There is no shortage of ideas for how gene technology could help save hungry people in Africa. In tropical regions of Africa, small farmers lose 10 to 50 percent of cassava yields from cassava mosaic virus. Transgenic rice plants that rely on technologies patented by Monsanto and Syngenta have the potential to improve yields by as much as 20 percent by fighting the yellow mottled virus. But no field testing is underway. Kenyan scientist Florence Muringi Wambugu has done some promising work with sweet potatoes. Wambugu did her postdoc work in the laboratories of Monsanto, applying viral-resistant technologies to the plant. But field trials have so far failed to produce a marketable strain, in part because the effort is on such a small scale compared with big-money cash crops like papaya and corn.
Big multinationals have done even less to crops that can weather that most destructive of African scourges–drought. Biotech companies are pouring millions into drought-resistant maize by giving the plants deeper roots and waxier leaves. But little money is being spent to do the same for African staples.
U.S. universities have also played a part in blocking the humanitarian development of GM foods in and for Africa. Rather than offer new technologies to the public domain, they sold the intellectual-property –rights to biotech companies, sometimes netting tens of millions of dollars. Cornell University sold rights to its “particle gun” for introducing new genetic material into plants to Du Pont. Any researcher leasing the gun had to sign away rights for any commercially viable products to Du Pont or pay royalties.
Even if big Western companies were clamoring to help develop lifesaving GM innovations for the poor, only one African country would be ready to accept them. South Africa has the only government on the continent with the regulatory structure in place to import, test and release GM seeds to farmers. Its solo record would appear to confirm how much all of Africa could gain from GM crops given proper safeguards. According to one study by researchers at King’s College London and the University of Pretoria in South Africa, within two years those adopting Monsanto’s Bt cotton in South Africa had yields that were on average about 16 percent higher than those of farmers who did not use the technology.
To date, many African nations have been reluctant to allow the importation of GM seeds, for fear that Europe would react by shutting all their crop exports out of its lucrative market. That’s why Zambia’s president turned away about 50,000 tonnes of GM corn in the middle of a famine in 2002. Yet many African nations now appear to be reconsidering whether access to European food markets is really worth more than the benefits of GM technology, like seeds that can resist plant-eating pests without pesticide.
In August, President Yoweri Museveni announced that Uganda would allow processed GM foods into the country, and he officially opened a new biotech lab at the Kawanda Research Institute.

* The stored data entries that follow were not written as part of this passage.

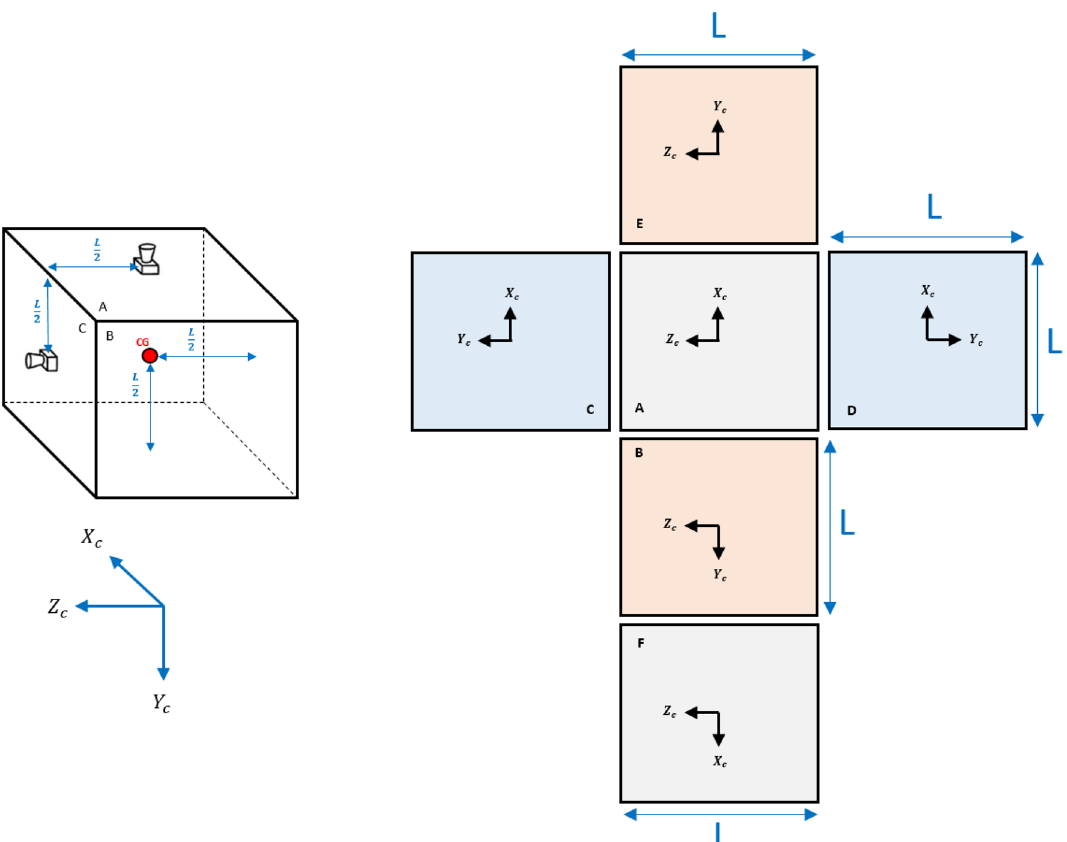
Figure 12. Thrusters arm from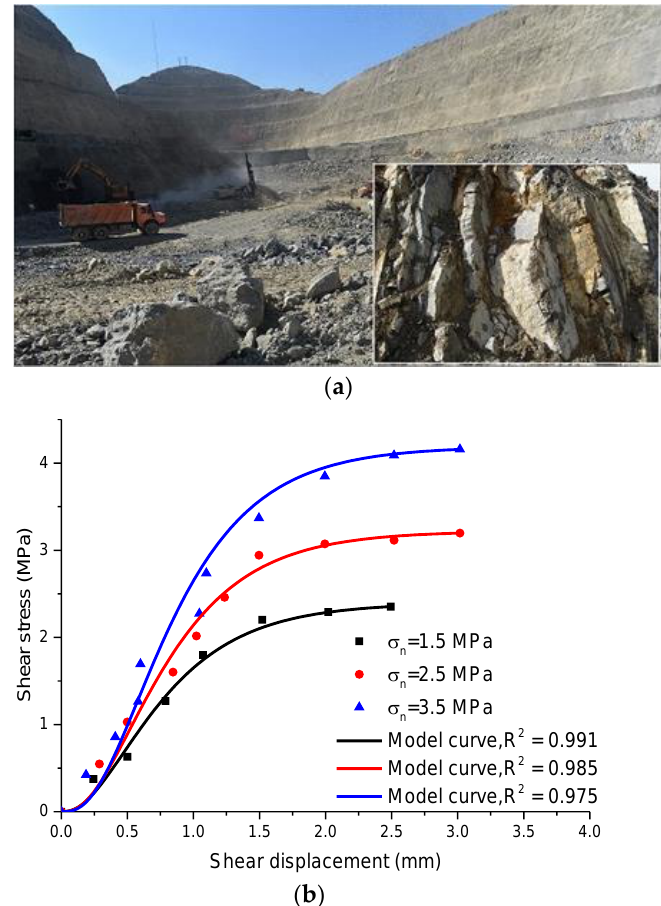
Figure 10. Comparison of in situ test results [77] with model curves, ( a ) sample collection, ( b ) shear stress - shear displacement curve.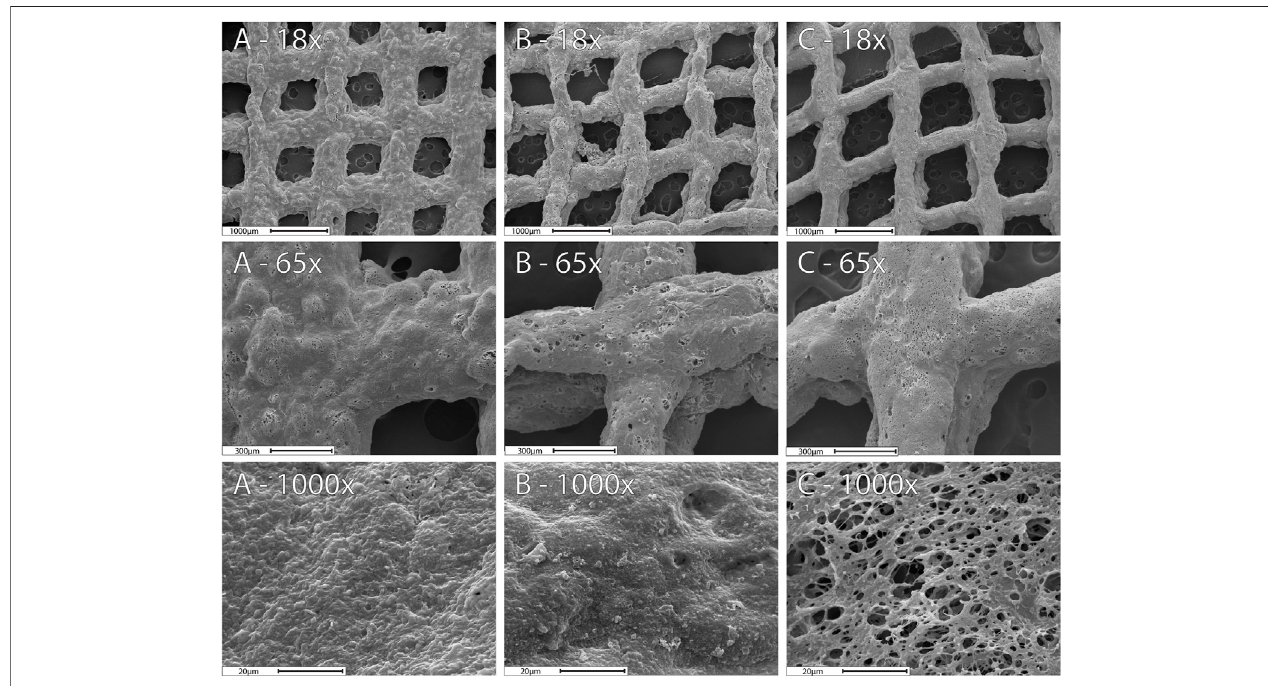
FIGURE 5 | SEM images for the 3D-Mesh previous release (A) , Mesh-Viol and Mesh-Viol-Lip released in phosphate buffer (pH = 7.4) after 24 h incubation (B) and (C) respectively.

Nigeria, Kenya, Malawi and a number of other countries are considering taking similar steps and already allow small-scale research.

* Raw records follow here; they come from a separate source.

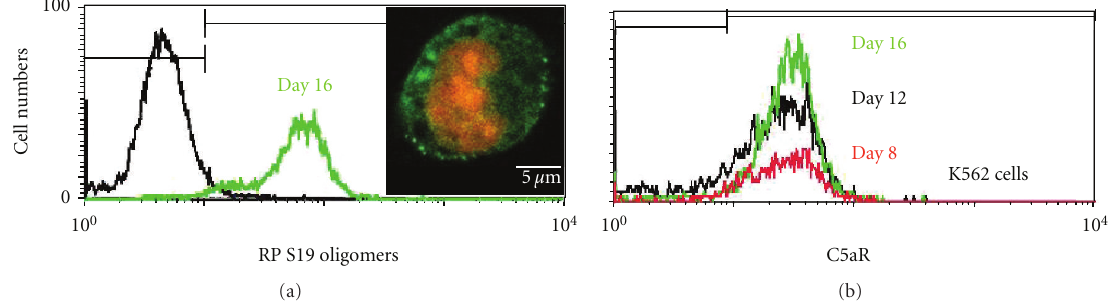
Figure 3: Generation of RP S19 oligomers and expression of the C5aR during the haemin-induced di ff erentiation of K562 cells under monocell culture conditions K562 cells were harvested at several time points after the haemin induction and were stained with anti-C5a rabbit IgG or anti-C5aR mouse IgG for the FACS and CLSM analyses ( n = 3).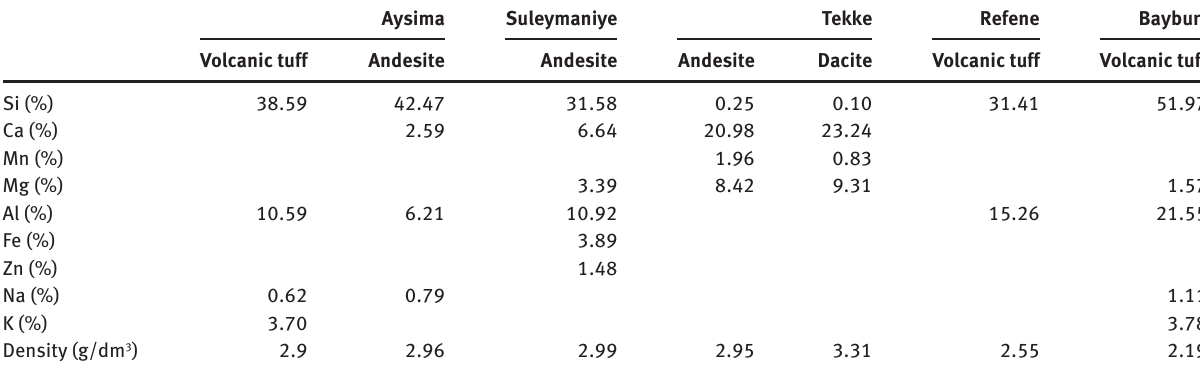
Table 8 The chemical compositions and density of the volcanic rocks.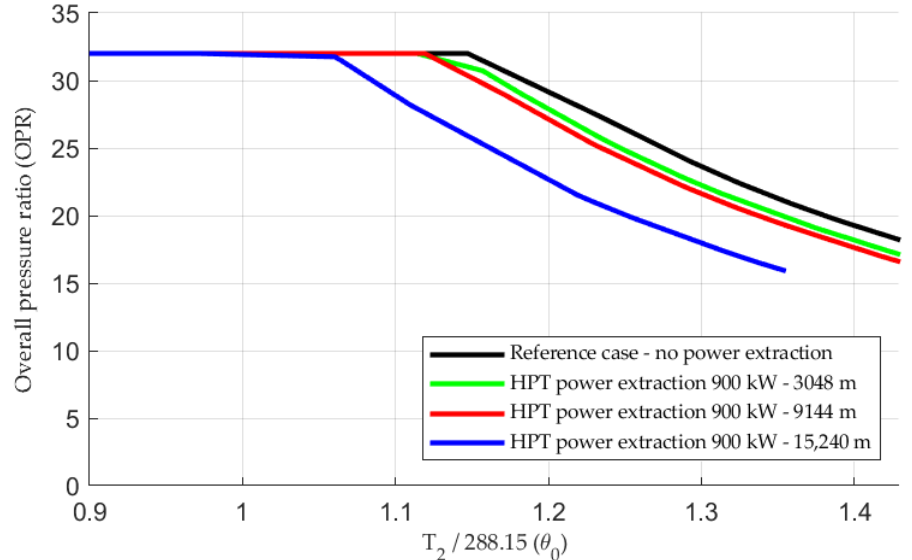
Figure 8. Schematic T-S diagram to explain how power extraction can improve SFC at afterburner operation when core fuel flow and turbine inlet temperature increase while afterburner fuel flow decreases.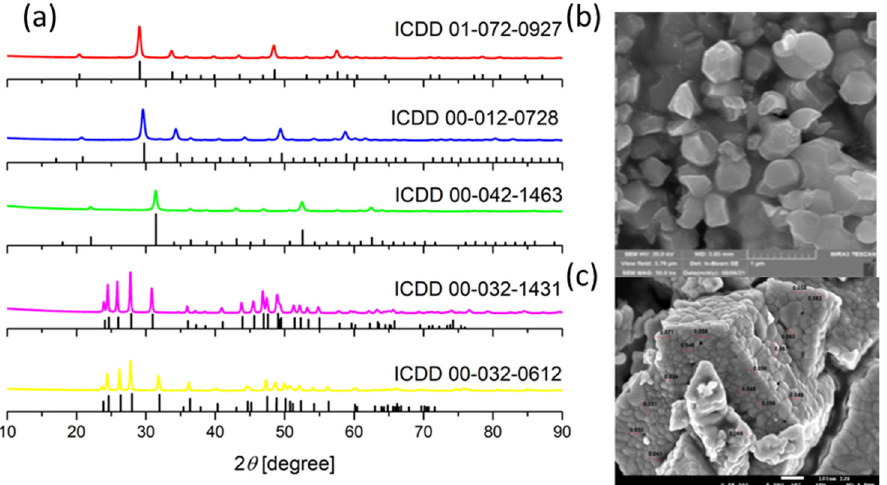
Figure 1. ( a ) XRD patterns of 3%Nd:Y 2 O 3 , 3%Nd:Lu 2 O 3 , 3%Nd:Sc 2 O 3 , 5%Nd:YF 3 , and 5%Nd:LuF 3 (top to bottom) with respective ICDD data; ( b ) SEM image of 3%Nd:Y 2 O 3 ; ( c ) SEM image of 5%Nd:YF 3 .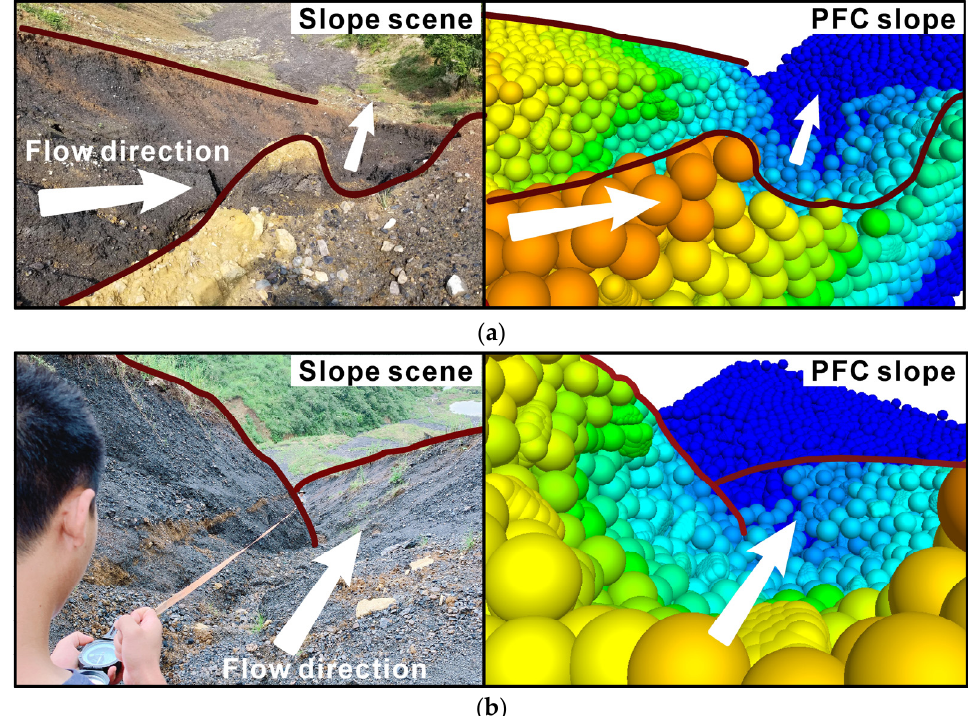
Figure 12. Comparison of the gully simulated by the site and by the PFC. ( a ) comparison Figure 1, ( b ) comparison Figure 2.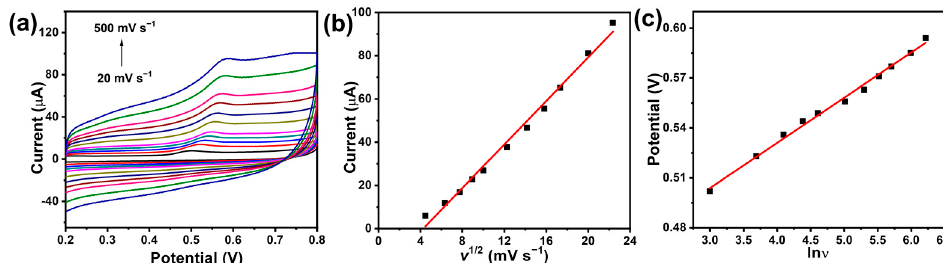
Figure 5. Various scan rates ( a ) on the oxidation peak current of BPA (0.1 mM) in 0.1 M phosphate buffer (pH 7.0). The relationship between peak current and scan rate ( b ). The plot of peak potential ( E pa ) vs. natural logarithm of scan rate (ln v ) ( c ). ( E pa ) vs. natural logarithm of scan rate (ln v ) ( c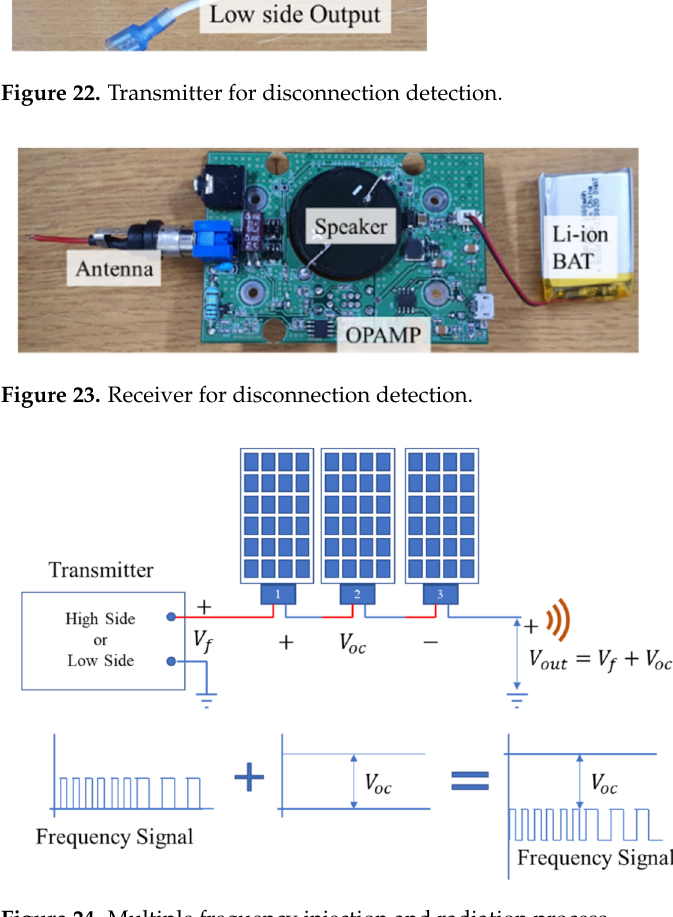
Figure 24. Multiple frequency injection and radiation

The West is beginning to break down barriers, too. In July leading centers for plant research announced they would share the benefits of biotechnology more widely, among each other and those working to develop crops in the developing world. The hope is that even if a patent is already in place, by sharing information organizations like the Rockefeller Foundation will be able to fund university research to work around existing patents. Even so, the pace of development doesn’t come close to that of more lucrative crops. For all the potential of GM crops, Africa for now has little to show for it.